> _Aim of the exercise_
Once you find the line with "Transactional Information –" in the entries below, print it and each line after it up to and including the line with "Algorithm 1 Duplicate Column Removal", exactly, without pictures.

*** Entries shown Section Begins ***

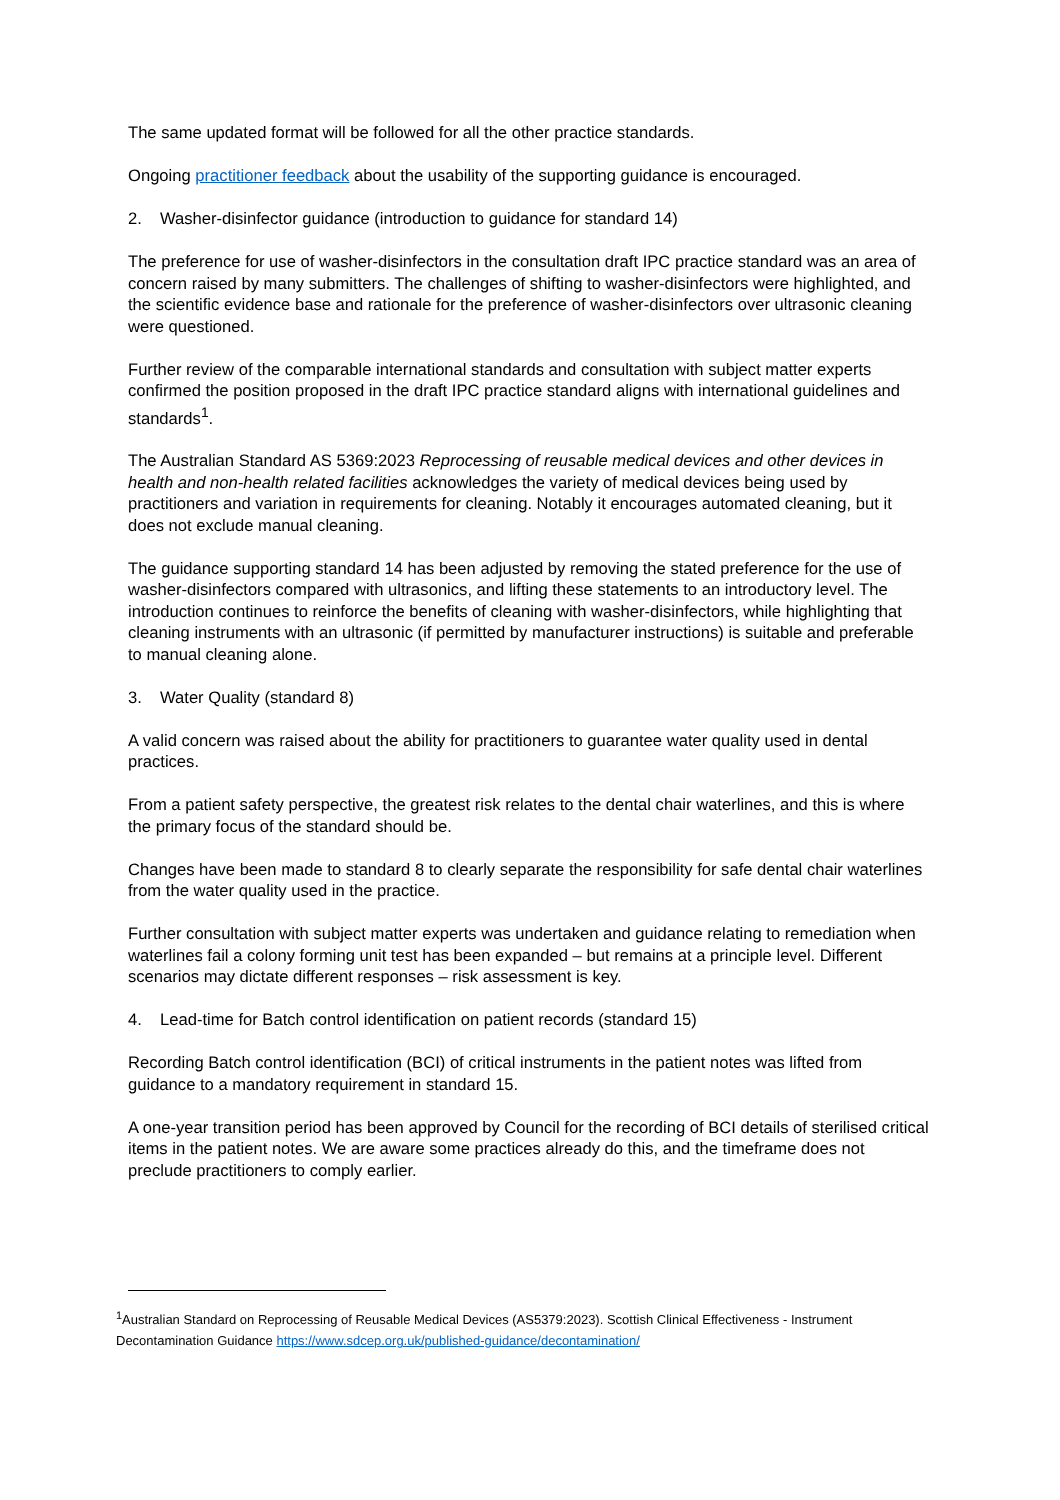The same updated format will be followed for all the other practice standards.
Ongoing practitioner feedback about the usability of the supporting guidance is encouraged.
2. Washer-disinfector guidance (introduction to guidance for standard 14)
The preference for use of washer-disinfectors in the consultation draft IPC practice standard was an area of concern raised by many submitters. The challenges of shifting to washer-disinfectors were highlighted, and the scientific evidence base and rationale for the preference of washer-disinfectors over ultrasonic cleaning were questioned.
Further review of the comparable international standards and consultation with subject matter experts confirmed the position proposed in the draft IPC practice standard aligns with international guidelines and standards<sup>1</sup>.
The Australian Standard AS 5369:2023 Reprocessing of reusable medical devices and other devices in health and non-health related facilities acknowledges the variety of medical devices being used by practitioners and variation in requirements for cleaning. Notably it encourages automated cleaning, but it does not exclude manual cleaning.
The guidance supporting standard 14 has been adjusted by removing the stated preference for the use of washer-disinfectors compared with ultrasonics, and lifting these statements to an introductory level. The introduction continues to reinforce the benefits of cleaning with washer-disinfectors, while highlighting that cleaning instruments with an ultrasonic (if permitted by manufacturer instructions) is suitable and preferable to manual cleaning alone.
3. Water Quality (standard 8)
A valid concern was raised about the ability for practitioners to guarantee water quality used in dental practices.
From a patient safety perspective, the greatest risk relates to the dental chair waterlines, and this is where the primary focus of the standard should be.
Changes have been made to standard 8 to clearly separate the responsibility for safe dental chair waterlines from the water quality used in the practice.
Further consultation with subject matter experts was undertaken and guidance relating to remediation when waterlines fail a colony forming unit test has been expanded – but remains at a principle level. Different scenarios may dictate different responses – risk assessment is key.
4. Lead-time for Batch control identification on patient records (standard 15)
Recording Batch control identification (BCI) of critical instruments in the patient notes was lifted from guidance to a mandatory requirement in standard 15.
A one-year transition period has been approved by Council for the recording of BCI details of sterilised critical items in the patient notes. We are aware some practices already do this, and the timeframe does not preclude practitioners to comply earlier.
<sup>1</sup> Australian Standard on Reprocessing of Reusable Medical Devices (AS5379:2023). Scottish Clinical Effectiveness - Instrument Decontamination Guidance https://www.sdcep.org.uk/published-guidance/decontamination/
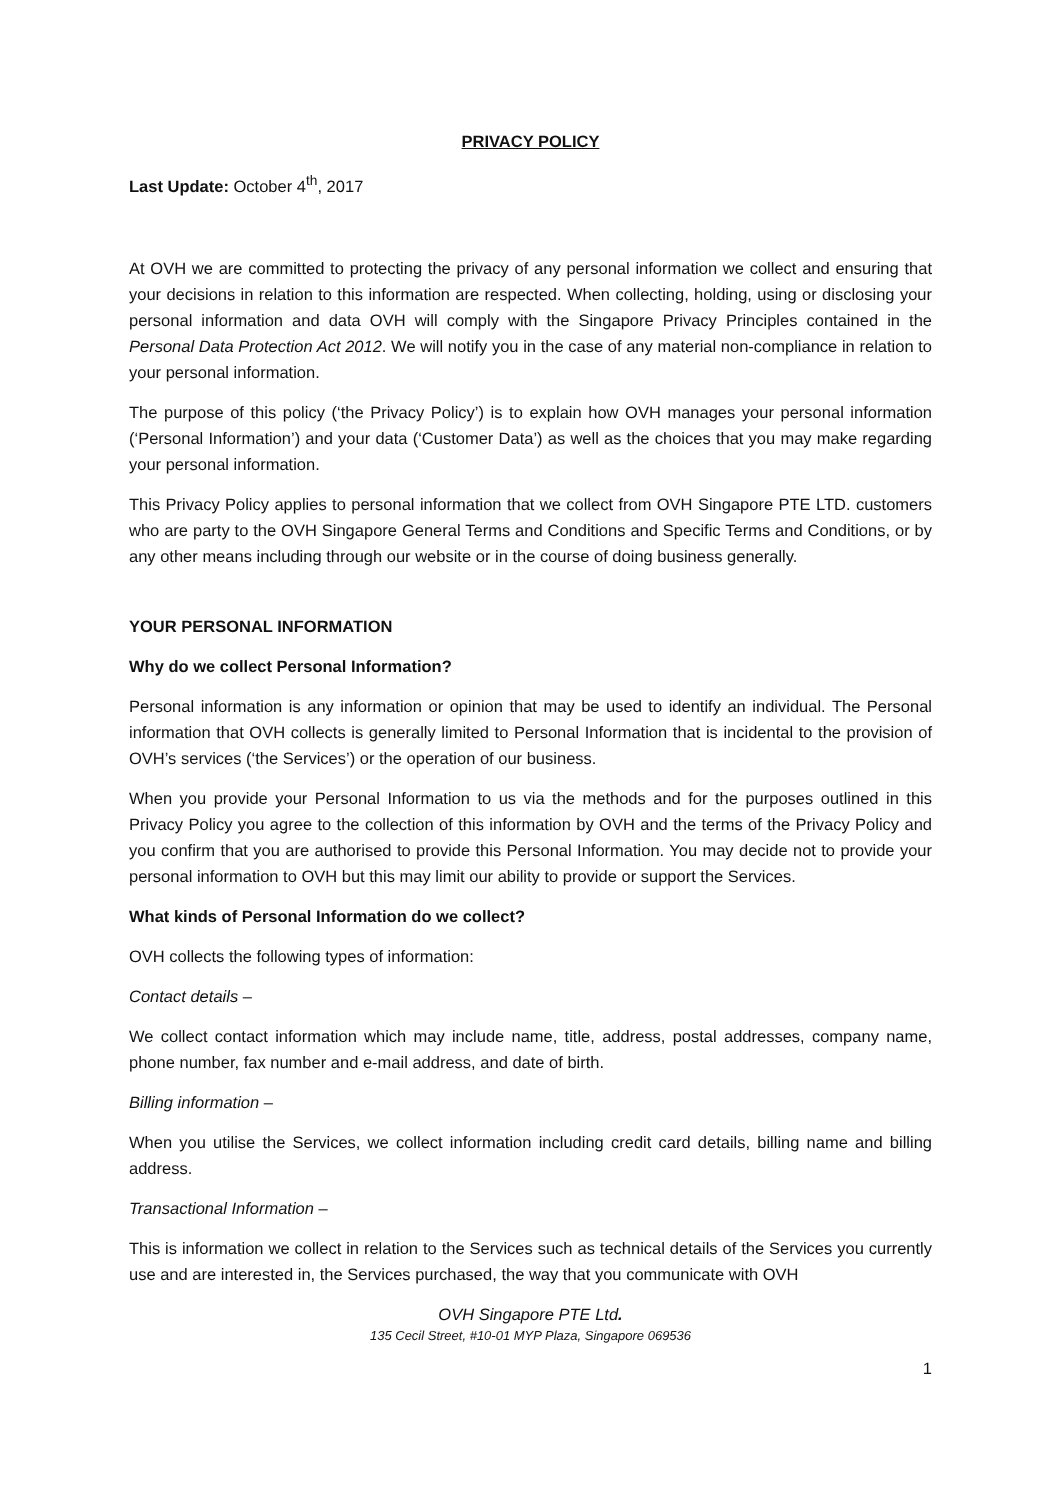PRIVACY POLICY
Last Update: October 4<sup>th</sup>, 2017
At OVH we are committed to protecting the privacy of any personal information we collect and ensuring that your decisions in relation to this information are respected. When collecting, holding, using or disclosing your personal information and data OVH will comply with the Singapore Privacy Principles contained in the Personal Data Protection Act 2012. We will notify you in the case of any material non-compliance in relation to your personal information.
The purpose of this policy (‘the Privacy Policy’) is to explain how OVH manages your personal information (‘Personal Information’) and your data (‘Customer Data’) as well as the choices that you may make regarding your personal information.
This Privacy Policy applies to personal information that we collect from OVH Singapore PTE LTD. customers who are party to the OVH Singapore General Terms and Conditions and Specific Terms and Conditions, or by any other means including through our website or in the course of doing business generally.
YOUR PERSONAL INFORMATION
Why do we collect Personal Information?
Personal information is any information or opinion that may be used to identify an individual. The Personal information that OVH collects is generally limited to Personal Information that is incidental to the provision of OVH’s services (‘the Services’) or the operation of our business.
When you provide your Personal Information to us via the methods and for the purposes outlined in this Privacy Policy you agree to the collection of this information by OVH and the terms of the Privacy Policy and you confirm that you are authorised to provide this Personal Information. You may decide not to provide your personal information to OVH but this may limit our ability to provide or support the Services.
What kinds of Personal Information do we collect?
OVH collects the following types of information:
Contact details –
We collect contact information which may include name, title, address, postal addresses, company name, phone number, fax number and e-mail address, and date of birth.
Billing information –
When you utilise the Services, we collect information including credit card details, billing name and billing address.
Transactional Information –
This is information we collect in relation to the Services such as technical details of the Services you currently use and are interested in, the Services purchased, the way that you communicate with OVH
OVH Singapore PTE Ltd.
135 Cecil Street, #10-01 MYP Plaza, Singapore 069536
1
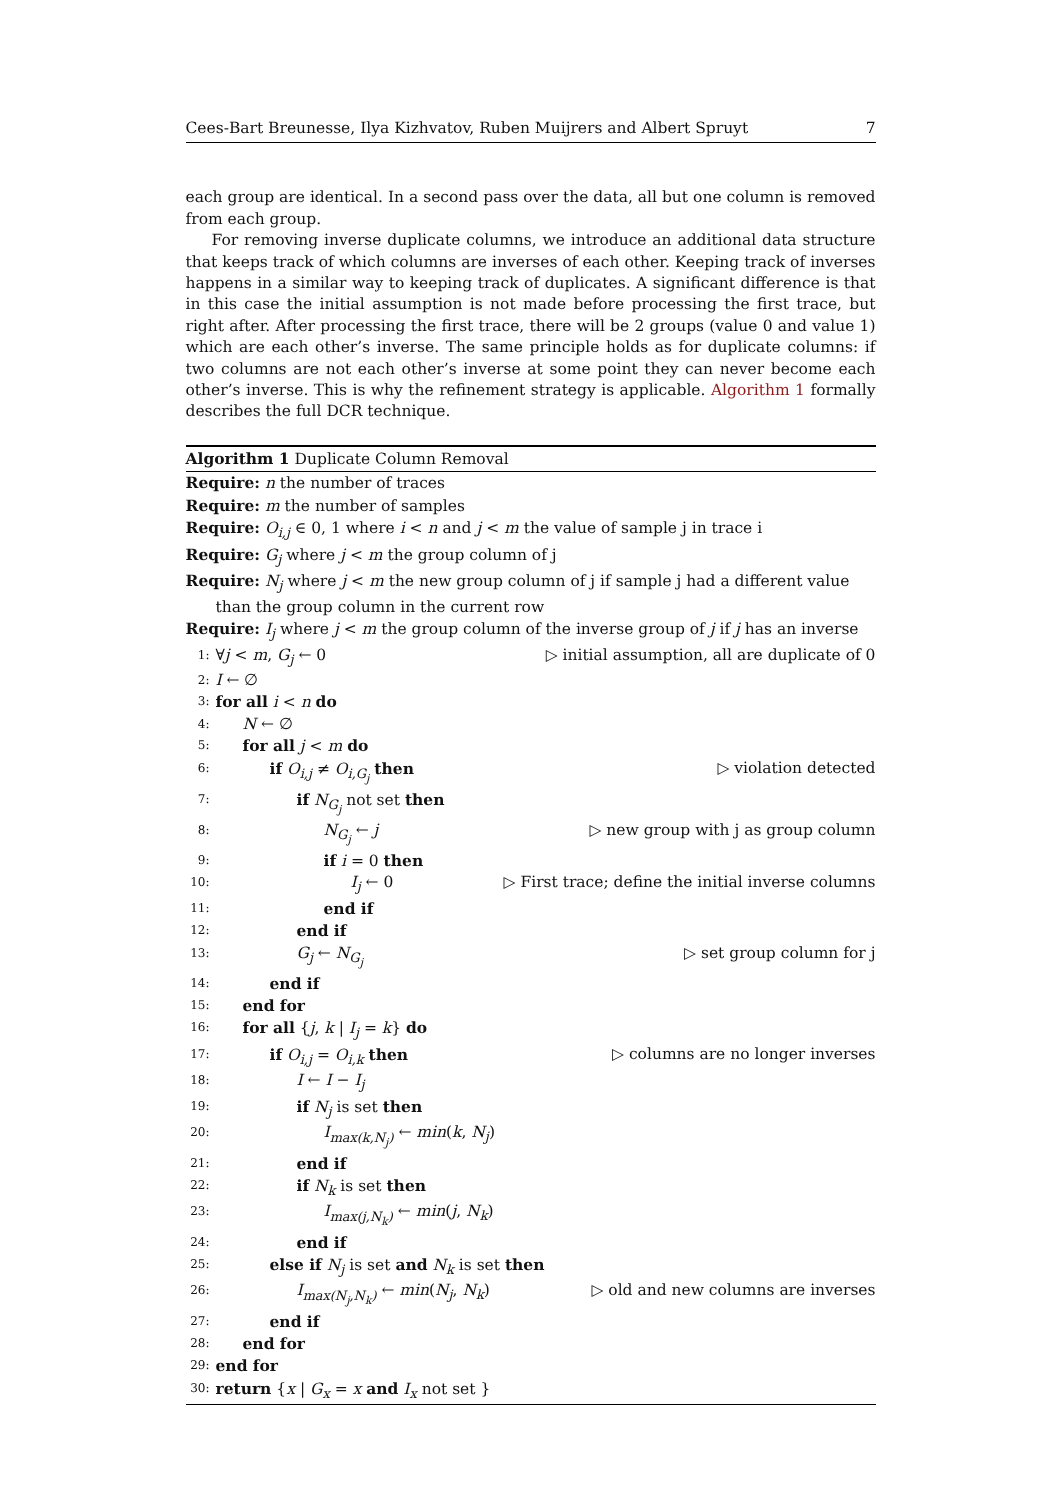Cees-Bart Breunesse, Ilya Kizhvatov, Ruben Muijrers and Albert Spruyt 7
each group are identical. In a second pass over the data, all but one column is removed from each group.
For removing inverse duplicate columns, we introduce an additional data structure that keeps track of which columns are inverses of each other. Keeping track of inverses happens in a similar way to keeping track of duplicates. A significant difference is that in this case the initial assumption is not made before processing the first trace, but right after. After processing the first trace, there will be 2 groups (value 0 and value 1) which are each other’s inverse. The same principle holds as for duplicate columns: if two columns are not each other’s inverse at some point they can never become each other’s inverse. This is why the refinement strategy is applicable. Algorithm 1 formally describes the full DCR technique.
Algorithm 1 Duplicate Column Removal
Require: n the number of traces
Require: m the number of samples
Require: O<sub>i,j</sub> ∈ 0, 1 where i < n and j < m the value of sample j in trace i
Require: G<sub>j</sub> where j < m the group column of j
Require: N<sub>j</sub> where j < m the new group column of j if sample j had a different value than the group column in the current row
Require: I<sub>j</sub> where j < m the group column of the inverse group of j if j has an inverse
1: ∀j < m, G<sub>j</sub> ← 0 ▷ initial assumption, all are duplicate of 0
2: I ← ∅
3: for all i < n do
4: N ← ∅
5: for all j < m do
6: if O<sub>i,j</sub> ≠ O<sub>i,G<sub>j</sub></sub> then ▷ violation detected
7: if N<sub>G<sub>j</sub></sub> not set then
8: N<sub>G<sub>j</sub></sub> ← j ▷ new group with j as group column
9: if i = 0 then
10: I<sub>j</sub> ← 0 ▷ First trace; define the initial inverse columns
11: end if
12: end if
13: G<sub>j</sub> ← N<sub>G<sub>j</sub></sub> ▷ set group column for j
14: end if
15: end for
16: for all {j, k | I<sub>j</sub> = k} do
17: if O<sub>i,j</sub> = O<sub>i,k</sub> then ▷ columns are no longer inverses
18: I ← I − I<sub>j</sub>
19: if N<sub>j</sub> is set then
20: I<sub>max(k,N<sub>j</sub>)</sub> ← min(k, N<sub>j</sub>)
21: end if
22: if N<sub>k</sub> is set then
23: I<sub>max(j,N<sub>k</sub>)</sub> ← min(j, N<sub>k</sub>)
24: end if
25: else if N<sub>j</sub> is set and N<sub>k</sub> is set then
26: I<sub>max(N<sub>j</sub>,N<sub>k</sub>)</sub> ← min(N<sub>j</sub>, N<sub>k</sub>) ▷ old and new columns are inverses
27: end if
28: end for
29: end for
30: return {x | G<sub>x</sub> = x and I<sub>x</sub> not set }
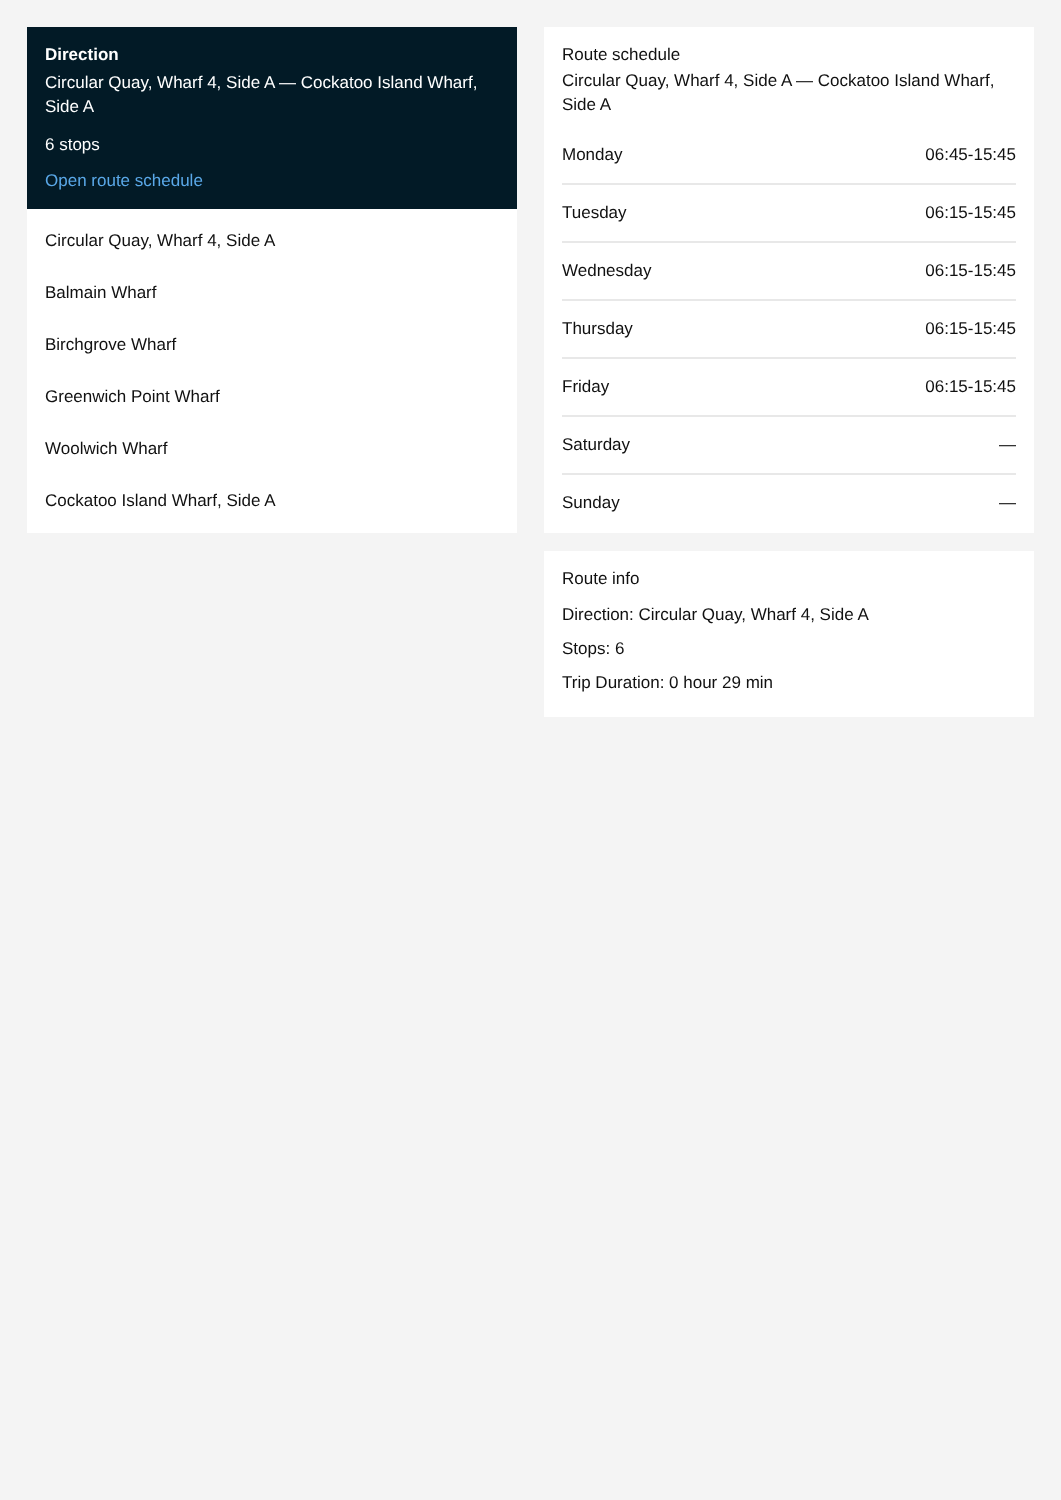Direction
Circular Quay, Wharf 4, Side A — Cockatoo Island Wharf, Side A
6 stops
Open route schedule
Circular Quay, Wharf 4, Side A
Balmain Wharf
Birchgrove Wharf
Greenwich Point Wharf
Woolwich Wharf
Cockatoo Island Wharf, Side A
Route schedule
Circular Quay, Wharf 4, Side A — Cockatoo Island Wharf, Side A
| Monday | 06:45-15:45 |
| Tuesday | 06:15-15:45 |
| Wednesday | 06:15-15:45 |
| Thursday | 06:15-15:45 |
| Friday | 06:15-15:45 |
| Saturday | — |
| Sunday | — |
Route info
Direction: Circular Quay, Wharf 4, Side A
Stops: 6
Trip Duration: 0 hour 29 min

*** Entries shown Section Ends ***

> _Exercise solution_
Transactional Information –
This is information we collect in relation to the Services such as technical details of the Services you currently use and are interested in, the Services purchased, the way that you communicate with OVH
OVH Singapore PTE Ltd.
135 Cecil Street, #10-01 MYP Plaza, Singapore 069536
1
Cees-Bart Breunesse, Ilya Kizhvatov, Ruben Muijrers and Albert Spruyt 7
each group are identical. In a second pass over the data, all but one column is removed from each group.
For removing inverse duplicate columns, we introduce an additional data structure that keeps track of which columns are inverses of each other. Keeping track of inverses happens in a similar way to keeping track of duplicates. A significant difference is that in this case the initial assumption is not made before processing the first trace, but right after. After processing the first trace, there will be 2 groups (value 0 and value 1) which are each other’s inverse. The same principle holds as for duplicate columns: if two columns are not each other’s inverse at some point they can never become each other’s inverse. This is why the refinement strategy is applicable. Algorithm 1 formally describes the full DCR technique.
Algorithm 1 Duplicate Column Removal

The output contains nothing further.